Perle's fate was sealed when the New York Times reported that he was also taking money from Global Crossing to lobby the Pentagon to approve his clients' dealings with Hong Kong and mainland China. Some Democrats now argue that Perle's conflicts of interest are so serious that he should quit the board altogether.
But according to the Center for Public Integrity, such an ethical threshold would force almost one-third of Rumsfeld's board off the panel. Nine of the board's thirty members, CPI found in a new report (www.publicintegrity.org ), have ties to defense and security-related companies that collectively won more than $76 billion in US defense contracts over the past two years. Former CIA director James Woolsey, for example, runs the Global Strategic Security practice of Booz Allen Hamilton, a global IT consulting firm that advises the US and British governments and had $680 million in military contracts in 2002. Retired Marine General Jack Sheehan works for Bechtel, the engineering giant and defense contractor bidding for US contracts to rebuild postwar Iraq. Retired Admiral David Jeremiah, the former vice chairman of the Joint Chiefs of Staff, has links to at least five military contractors, including The Mitre Corporation, which runs a major R&D center for the Pentagon and is headed by board member James Schlesinger, a former Defense Secretary. However, the CPI found no evidence to suggest that serving on Rumsfeld's board "confers a decisive advantage" to corporations represented by board members, a list that includes Boeing, TRW, Northrop Grumman and Lockheed Martin.
But there's a broader issue at stake here. Perle and Rumsfeld insist that board members with military ties never discuss their business dealings at policy meetings. Yet the entire board is beholden to private economic interests that are profiting from US foreign and military policy and stand to make megabucks as the war against terrorism moves into full swing.
Take Henry Kissinger. Unmentioned in the CPI report is his relationship to Freeport McMoran, the US mining giant that has paid the Indonesian military millions of dollars to guard its huge copper and gold complex in the strife-torn province of Papua and that, with Kissinger's help, lobbied to lift human rights restrictions on US military aid to Jakarta. Or Dan Quayle, who is described as a "consultant, author and public speaker," but who makes his living as a shill for Cerberus Capital Management, a US investment fund that has spent more than $2 billion snatching up bankrupt Asian enterprises and recently opened a Washington office to invest in homeland security companies.

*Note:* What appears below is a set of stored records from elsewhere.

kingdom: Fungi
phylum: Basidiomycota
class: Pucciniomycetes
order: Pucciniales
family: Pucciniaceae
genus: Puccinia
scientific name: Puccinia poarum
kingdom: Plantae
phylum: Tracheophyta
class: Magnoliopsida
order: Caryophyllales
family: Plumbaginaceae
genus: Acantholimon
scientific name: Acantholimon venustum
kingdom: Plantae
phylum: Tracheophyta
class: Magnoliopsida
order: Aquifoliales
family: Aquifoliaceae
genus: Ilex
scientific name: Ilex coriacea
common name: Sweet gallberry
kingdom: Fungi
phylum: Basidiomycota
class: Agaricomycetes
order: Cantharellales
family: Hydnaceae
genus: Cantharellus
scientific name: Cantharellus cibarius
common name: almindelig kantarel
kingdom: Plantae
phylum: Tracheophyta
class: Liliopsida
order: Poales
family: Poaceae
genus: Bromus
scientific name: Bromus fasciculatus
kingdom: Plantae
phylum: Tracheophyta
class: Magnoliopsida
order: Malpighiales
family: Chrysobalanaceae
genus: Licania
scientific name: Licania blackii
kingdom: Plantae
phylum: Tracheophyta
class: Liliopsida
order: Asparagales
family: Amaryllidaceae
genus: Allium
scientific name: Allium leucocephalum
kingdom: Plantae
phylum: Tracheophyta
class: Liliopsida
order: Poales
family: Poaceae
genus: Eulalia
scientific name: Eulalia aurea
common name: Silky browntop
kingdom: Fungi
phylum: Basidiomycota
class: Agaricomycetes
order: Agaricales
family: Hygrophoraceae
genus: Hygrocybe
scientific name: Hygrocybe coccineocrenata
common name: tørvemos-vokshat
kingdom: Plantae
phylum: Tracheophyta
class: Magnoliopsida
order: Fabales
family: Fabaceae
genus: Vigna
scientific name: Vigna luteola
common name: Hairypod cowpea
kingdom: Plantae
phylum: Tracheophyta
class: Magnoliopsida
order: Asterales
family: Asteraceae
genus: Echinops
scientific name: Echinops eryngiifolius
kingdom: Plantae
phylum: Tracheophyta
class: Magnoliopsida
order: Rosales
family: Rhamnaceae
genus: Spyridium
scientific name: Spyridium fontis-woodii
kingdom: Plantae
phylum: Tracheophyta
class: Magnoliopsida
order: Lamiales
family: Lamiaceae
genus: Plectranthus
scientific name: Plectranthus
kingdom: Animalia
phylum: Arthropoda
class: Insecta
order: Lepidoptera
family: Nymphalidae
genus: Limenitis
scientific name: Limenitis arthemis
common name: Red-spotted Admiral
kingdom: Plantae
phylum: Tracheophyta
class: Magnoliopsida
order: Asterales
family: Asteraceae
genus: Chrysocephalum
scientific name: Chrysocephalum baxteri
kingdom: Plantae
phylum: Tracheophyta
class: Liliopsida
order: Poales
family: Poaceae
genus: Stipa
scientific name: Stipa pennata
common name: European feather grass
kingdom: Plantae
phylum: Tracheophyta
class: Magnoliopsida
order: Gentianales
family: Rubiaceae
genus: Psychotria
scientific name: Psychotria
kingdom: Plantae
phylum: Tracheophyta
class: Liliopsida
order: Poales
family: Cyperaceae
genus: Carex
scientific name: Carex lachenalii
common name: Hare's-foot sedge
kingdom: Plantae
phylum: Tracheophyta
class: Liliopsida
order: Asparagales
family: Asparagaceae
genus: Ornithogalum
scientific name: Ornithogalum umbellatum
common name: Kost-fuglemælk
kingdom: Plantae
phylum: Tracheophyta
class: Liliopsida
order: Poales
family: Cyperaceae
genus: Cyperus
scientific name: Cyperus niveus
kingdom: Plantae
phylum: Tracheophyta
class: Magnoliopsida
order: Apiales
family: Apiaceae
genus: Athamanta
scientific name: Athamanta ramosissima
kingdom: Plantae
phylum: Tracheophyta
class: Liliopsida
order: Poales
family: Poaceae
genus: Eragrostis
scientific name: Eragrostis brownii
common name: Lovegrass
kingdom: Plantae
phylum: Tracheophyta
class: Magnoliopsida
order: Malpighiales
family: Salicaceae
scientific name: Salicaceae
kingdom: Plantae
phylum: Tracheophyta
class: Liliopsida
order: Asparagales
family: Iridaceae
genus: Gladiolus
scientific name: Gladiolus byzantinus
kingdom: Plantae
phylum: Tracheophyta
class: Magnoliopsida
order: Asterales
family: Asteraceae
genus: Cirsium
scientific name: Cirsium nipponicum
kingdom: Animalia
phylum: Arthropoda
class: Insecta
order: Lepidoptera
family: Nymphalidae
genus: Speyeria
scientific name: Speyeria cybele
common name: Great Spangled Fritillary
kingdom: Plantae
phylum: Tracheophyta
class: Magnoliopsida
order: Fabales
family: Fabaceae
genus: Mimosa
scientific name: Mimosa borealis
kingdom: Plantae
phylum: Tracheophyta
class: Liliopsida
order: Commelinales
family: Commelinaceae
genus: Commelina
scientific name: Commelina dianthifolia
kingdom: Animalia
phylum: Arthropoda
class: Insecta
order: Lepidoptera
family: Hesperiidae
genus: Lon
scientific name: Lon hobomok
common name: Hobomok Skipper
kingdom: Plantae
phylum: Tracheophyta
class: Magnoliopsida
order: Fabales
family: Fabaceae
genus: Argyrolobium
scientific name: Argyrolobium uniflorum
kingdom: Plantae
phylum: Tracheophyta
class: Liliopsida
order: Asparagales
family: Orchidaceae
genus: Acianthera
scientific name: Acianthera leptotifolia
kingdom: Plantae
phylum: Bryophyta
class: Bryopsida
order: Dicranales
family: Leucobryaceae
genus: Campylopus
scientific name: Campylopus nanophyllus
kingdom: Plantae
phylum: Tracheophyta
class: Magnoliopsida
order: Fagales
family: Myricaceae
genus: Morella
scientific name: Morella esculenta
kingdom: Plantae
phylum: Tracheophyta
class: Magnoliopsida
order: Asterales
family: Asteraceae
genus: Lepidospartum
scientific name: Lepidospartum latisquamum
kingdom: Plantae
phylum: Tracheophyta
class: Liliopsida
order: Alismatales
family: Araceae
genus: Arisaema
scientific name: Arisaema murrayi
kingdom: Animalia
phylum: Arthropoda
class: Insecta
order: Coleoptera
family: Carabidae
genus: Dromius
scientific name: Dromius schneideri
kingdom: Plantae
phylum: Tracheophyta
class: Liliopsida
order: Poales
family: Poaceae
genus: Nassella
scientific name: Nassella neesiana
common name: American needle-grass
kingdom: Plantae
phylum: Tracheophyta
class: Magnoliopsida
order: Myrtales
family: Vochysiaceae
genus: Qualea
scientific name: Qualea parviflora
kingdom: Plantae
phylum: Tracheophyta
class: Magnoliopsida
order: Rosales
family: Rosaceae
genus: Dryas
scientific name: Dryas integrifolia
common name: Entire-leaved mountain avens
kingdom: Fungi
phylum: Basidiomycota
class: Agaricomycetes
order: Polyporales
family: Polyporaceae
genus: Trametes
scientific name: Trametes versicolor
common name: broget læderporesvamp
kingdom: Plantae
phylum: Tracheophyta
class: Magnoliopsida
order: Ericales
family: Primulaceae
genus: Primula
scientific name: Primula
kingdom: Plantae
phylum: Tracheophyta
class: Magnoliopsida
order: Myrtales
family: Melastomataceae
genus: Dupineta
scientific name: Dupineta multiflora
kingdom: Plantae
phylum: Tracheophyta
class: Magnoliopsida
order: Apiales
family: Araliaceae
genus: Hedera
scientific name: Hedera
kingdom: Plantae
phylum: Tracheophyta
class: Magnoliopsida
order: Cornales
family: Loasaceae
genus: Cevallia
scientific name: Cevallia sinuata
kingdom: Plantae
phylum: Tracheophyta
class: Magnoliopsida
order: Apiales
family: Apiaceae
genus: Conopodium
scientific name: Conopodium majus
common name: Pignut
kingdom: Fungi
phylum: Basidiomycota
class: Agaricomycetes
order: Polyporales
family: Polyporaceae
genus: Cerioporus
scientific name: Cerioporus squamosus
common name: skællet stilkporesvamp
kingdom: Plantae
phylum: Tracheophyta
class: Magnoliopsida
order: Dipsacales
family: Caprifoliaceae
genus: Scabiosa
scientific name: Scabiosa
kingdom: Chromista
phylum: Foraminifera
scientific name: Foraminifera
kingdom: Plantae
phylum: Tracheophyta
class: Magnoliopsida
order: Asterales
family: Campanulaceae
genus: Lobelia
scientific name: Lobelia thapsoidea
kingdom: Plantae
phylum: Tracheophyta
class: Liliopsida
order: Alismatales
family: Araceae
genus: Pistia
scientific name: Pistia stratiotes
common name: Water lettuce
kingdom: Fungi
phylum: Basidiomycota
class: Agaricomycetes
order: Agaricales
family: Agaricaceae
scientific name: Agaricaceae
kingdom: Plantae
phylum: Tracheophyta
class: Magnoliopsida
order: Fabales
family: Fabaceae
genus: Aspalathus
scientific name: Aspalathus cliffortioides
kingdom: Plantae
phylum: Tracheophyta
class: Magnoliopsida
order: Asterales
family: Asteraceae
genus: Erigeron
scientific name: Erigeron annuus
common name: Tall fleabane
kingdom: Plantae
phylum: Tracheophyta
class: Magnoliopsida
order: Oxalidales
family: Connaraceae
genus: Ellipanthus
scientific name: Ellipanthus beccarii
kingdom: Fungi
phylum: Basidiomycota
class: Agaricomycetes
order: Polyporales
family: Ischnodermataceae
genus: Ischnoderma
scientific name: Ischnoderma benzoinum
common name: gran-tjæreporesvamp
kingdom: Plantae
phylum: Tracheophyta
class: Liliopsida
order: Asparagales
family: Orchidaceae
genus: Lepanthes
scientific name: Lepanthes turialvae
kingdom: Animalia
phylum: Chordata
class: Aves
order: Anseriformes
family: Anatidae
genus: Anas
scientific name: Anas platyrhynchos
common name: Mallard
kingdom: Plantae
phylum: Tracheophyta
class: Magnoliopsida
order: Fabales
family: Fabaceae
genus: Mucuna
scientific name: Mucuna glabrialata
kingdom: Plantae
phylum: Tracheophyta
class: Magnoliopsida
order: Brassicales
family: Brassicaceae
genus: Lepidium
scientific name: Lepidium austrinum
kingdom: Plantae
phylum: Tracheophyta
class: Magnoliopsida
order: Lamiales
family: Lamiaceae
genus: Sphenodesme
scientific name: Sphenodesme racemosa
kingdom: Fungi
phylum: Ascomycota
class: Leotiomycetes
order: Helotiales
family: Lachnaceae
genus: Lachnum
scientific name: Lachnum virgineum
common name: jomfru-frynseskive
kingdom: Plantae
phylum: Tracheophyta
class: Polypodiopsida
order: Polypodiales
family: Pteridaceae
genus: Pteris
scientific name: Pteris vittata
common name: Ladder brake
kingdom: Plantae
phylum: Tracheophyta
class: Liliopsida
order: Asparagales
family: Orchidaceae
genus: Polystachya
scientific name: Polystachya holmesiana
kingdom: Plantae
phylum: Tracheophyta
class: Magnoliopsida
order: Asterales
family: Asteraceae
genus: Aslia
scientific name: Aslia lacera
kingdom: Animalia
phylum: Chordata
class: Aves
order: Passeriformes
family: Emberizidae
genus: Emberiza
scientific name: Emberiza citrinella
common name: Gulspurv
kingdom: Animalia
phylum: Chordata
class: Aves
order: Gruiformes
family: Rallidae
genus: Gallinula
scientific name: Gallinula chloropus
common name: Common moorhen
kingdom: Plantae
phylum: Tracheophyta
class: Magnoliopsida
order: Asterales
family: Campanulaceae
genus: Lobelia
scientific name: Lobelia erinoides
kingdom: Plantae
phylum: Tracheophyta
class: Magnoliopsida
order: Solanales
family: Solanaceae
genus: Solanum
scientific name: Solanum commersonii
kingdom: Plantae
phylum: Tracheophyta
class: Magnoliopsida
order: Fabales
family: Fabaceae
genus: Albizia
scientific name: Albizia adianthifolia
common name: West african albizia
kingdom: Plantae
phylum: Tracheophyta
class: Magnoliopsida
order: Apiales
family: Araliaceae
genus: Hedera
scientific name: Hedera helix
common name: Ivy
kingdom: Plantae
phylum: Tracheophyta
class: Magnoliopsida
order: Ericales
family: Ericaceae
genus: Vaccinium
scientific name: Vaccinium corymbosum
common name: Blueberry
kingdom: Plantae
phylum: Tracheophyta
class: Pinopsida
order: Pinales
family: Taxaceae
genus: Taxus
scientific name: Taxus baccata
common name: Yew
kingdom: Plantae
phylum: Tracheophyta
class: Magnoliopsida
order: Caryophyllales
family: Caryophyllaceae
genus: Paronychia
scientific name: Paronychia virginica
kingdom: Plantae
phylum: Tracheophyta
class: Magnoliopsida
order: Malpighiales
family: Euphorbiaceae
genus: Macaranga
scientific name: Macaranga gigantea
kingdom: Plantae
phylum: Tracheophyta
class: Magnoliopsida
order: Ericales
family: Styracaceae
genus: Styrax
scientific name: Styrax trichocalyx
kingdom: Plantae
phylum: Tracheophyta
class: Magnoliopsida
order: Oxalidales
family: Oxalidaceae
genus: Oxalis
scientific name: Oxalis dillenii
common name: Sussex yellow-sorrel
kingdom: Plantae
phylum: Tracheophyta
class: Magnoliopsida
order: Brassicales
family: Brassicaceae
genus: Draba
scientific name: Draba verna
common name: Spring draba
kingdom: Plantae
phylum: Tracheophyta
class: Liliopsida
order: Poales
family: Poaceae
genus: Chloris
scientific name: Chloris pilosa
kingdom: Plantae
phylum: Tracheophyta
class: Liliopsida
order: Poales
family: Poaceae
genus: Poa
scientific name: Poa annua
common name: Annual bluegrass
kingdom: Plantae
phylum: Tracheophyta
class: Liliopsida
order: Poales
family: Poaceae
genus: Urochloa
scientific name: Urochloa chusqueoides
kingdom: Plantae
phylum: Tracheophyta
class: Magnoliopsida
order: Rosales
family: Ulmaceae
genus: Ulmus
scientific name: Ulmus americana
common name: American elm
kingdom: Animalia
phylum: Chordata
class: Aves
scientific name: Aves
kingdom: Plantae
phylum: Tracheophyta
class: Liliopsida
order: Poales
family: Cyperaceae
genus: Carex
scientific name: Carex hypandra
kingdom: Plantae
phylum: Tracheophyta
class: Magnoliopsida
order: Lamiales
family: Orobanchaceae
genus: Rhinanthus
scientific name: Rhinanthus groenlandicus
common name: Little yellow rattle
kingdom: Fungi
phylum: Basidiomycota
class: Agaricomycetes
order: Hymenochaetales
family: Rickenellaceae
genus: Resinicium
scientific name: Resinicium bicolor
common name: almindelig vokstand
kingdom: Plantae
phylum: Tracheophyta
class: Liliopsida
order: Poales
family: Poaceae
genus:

And Perle's full portfolio is still being fleshed out: It includes a directorship at FNSS, a big Turkish arms manufacturer owned by United Defense Industries, a subsidiary of George Bush Sr.'s Carlyle Group. Defense board member Thomas Foley, the former Speaker of the House and US ambassador to Tokyo, also works for Carlyle as an adviser for its Japan fund, which also lists George Herbert Walker Bush as a senior advisor.
Perle is clearly edgy about the attention he has brought to Rumsfeld's board. He bitterly attacked Hersh as a "terrorist" and was visibly upset when a Code Pink activist disrupted his March 25 talk at the American Enterprise Institute, where he, Woolsey and other pre-emptive warriors have found their ideological home. But Perle quickly recovered: After the woman was escorted out, he declared that the US campaign in Iraq underscores his argument that democracies don't start aggressive wars. "Dictatorships start wars because they need external enemies to exert internal control over their own people," he said. Add the need to expand markets for arms exporters, corporations and banks, and the Prince of Darkness may finally be on to something.